Do you say that this bug is blocked on libvirt as well(i saw Francesco uploaded patched here) ? then we need to change summary and wait for libvirt fix..I'm wondering if we need new bug for this specific issue? 
This bug and the new SR_IOV issue are not involving unplug/plug

Comment 13 Michael Burman 2018-03-15 10:24:56 UTC
Any how, even if the new libvirt fix this issue, it deserves a bug to track the issue. Reporting new bug for the SR-IOV flow.

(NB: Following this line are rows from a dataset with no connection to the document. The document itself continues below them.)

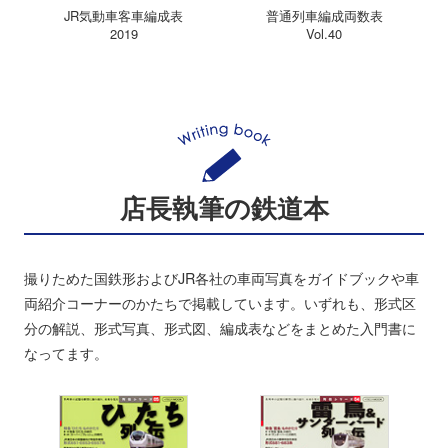
JR気動車客車編成表
普通列車編成両数表
2019
Vol.40
店長執筆の鉄道本
撮りためた国鉄形およびJR各社の車両写真をガイドブックや車
両紹介コーナーのかたちで掲載しています。いずれも、形式区
分の解説、形式写真、形式図、編成表などをまとめた入門書に
なってます。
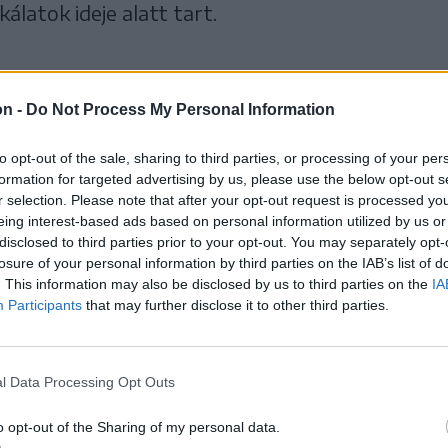
kálatok ideje alatt tart.
klós
on -
Do Not Process My Personal Information
to opt-out of the sale, sharing to third parties, or processing of your per
formation for targeted advertising by us, please use the below opt-out s
r selection. Please note that after your opt-out request is processed y
eing interest-based ads based on personal information utilized by us or
disclosed to third parties prior to your opt-out. You may separately opt-
losure of your personal information by third parties on the IAB’s list of
. This information may also be disclosed by us to third parties on the
IA
Participants
that may further disclose it to other third parties.
l Data Processing Opt Outs
o opt-out of the Sharing of my personal data.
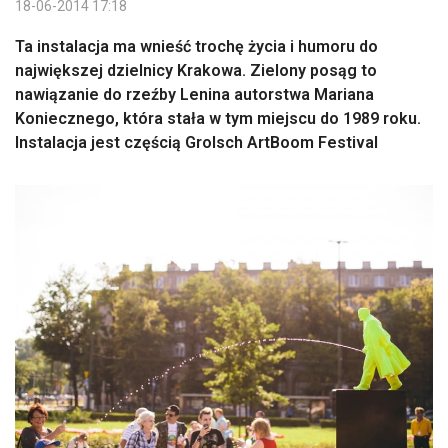
18-06-2014 17:18
Ta instalacja ma wnieść trochę życia i humoru do
największej dzielnicy Krakowa. Zielony posąg to
nawiązanie do rzeźby Lenina autorstwa Mariana
Koniecznego, która stała w tym miejscu do 1989 roku.
Instalacja jest częścią Grolsch ArtBoom Festival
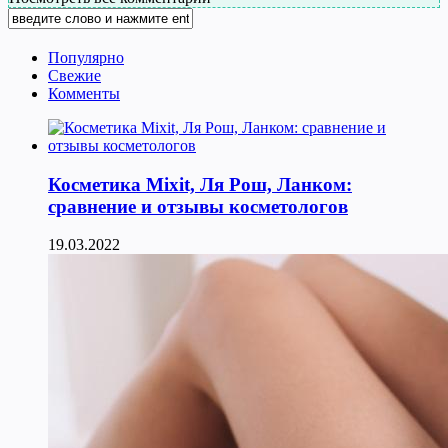
Популярно
Свежие
Комменты
Косметика Мixit, Ля Рош, Ланком:
сравнение и отзывы косметологов
19.03.2022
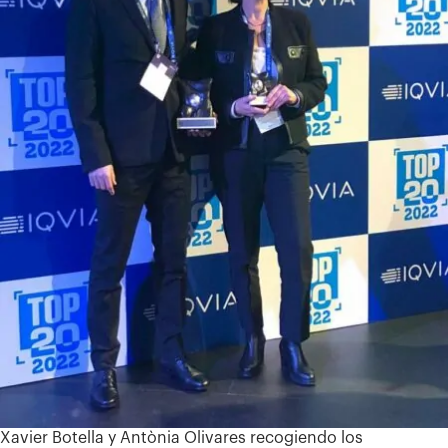
Xavier Botella y Antònia Olivares recogiendo los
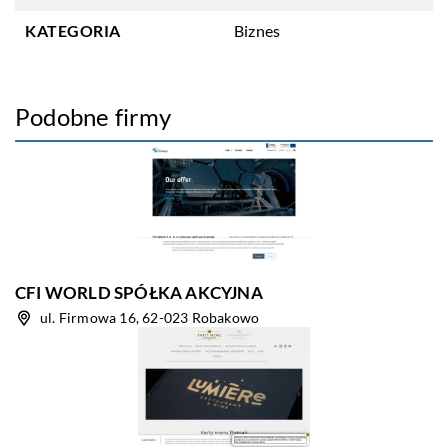
KATEGORIA
Biznes
Podobne firmy
CFI WORLD SPÓŁKA AKCYJNA
ul. Firmowa 16, 62-023 Robakowo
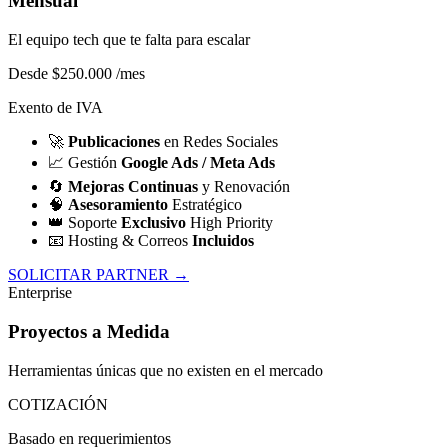
Mensual
El equipo tech que te falta para escalar
Desde $250.000
/mes
Exento de IVA
🚀
Publicaciones
en Redes Sociales
📈
Gestión
Google Ads / Meta Ads
🔄
Mejoras Continuas
y Renovación
🧠
Asesoramiento
Estratégico
👑
Soporte
Exclusivo
High Priority
📧
Hosting & Correos
Incluidos
SOLICITAR PARTNER →
Enterprise
Proyectos a Medida
Herramientas únicas que no existen en el mercado
COTIZACIÓN
Basado en requerimientos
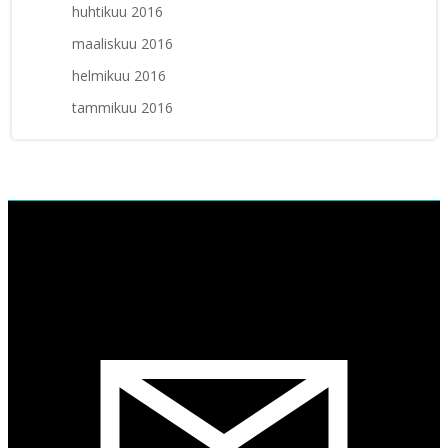
huhtikuu 2016
maaliskuu 2016
helmikuu 2016
tammikuu 2016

Comment 14 Michael Burman 2018-03-15 10:29:31 UTC
Arik, the issue reproduced with new libvrit libvirt-3.9.0-14.el7.x86_64

2018-03-15 12:27:16,562+0200 ERROR (vm/f9bd0e85) [virt.vm] (vmId='f9bd0e85-54e5-46ec-9ae7-5a61861120a9') The vm start process failed (vm:940)
Traceback (most recent call last):
  File "/usr/lib/python2.7/site-packages/vdsm/virt/vm.py", line 869, in _startUnderlyingVm
    self._run()
  File "/usr/lib/python2.7/site-packages/vdsm/virt/vm.py", line 2829, in _run
    dom = self._connection.defineXML(domxml)
  File "/usr/lib/python2.7/site-packages/vdsm/common/libvirtconnection.py", line 130, in wrapper
    ret = f(*args, **kwargs)
  File "/usr/lib/python2.7/site-packages/vdsm/common/function.py", line 92, in wrapper
    return func(inst, *args, **kwargs)
  File "/usr/lib64/python2.7/site-packages/libvirt.py", line 3676, in defineXML
    if ret is None:raise libvirtError('virDomainDefineXML() failed', conn=self)
libvirtError: XML error: non unique alias detected: ua-04c2decd-4e33-4023-84de-a2205c777af7
2018-03-15 12:27:16,566+0200 INFO  (vm/f9bd0e85) [virt.vm] (vmId='f9bd0e85-54e5-46ec-9ae7-5a61861120a9') Changed state to Down: XML error: non unique alias detected: ua-04c2decd-4e33-4023-84de-a2205c777af7 (code=1
) (vm:1677)

I have reported new bug BZ 1556828

Comment 15 Michael Burman 2018-03-18 10:00:53 UTC
Verified on - 4.2.2.4-0.1.el7 and vdsm-4.20.22-1.el7ev.x86_64
with
libvirt-client-3.9.0-14.el7.x86_64
libvirt-daemon-3.9.0-14.el7.x86_64

OVN and vfmex flows are fixed now

Comment 16 Francesco Romani 2018-03-21 08:55:19 UTC
no doc_text required

Comment 17 Sandro Bonazzola 2018-03-29 11:14:34 UTC
This bugzilla is included in oVirt 4.2.2 release, published on March 28th 2018.

Since the problem described in this bug report should be
resolved in oVirt 4.2.2 release, it has been closed with a resolution of CURRENT RELEASE.

If the solution does not work for you, please open a new bug report.